• _Problem requirements_:
Convert the part of the listing that opens with the line containing "[0, 271, 114, 335]" and closes with the line containing "[137, 201, 191, 357] [102, 0, 500, 383]" into a JSON list of strings, one string per line, skipping blank lines and omitting the pictures.

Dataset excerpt
>>>>

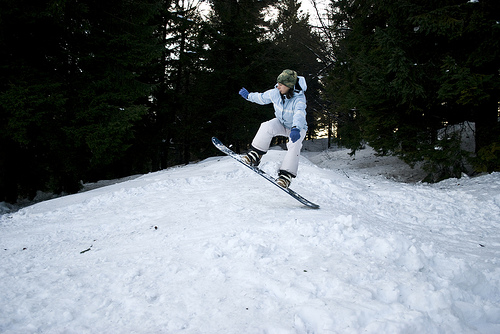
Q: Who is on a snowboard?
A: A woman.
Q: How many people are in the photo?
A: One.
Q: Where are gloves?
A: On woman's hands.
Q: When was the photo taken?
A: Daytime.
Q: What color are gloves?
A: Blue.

<<<<
>>>>

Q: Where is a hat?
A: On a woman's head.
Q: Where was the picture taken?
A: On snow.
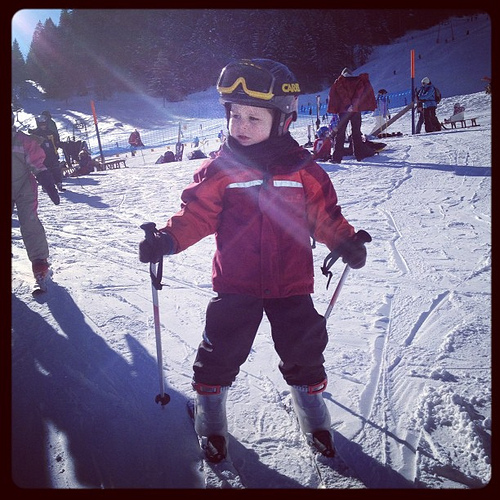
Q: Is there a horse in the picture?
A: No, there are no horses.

<<<<
>>>>

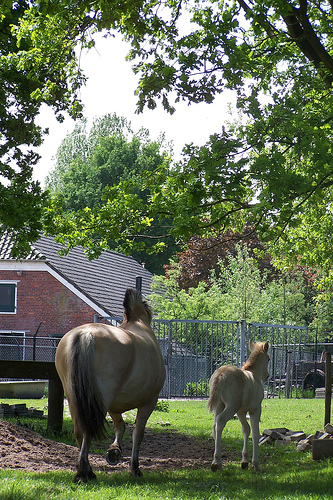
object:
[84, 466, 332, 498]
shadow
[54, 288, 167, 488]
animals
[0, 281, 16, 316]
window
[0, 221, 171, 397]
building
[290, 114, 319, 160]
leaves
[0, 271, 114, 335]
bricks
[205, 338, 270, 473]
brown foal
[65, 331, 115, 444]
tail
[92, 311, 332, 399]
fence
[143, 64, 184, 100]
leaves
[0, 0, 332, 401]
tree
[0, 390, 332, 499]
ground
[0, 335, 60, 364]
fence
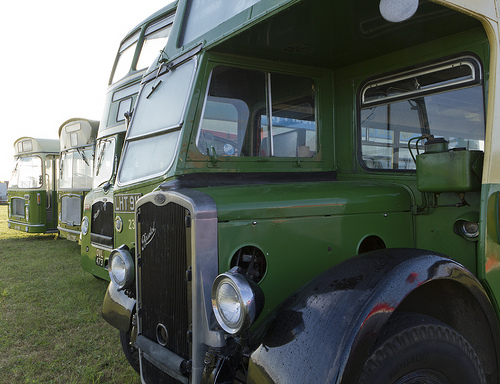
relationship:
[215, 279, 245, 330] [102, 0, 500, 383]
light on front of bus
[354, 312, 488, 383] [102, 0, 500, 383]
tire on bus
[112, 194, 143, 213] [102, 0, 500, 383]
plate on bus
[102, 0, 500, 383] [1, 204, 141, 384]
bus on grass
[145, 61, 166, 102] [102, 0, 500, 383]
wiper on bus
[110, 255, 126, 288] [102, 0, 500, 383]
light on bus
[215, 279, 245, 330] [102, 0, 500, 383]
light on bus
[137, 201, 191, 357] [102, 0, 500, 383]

<<<<

• _Solution below_:
[
  "[0, 271, 114, 335]",
  "bricks",
  "[205, 338, 270, 473]",
  "brown foal",
  "[65, 331, 115, 444]",
  "tail",
  "[92, 311, 332, 399]",
  "fence",
  "[143, 64, 184, 100]",
  "leaves",
  "[0, 0, 332, 401]",
  "tree",
  "[0, 390, 332, 499]",
  "ground",
  "[0, 335, 60, 364]",
  "fence",
  "relationship:",
  "[215, 279, 245, 330] [102, 0, 500, 383]",
  "light on front of bus",
  "[354, 312, 488, 383] [102, 0, 500, 383]",
  "tire on bus",
  "[112, 194, 143, 213] [102, 0, 500, 383]",
  "plate on bus",
  "[102, 0, 500, 383] [1, 204, 141, 384]",
  "bus on grass",
  "[145, 61, 166, 102] [102, 0, 500, 383]",
  "wiper on bus",
  "[110, 255, 126, 288] [102, 0, 500, 383]",
  "light on bus",
  "[215, 279, 245, 330] [102, 0, 500, 383]",
  "light on bus",
  "[137, 201, 191, 357] [102, 0, 500, 383]"
]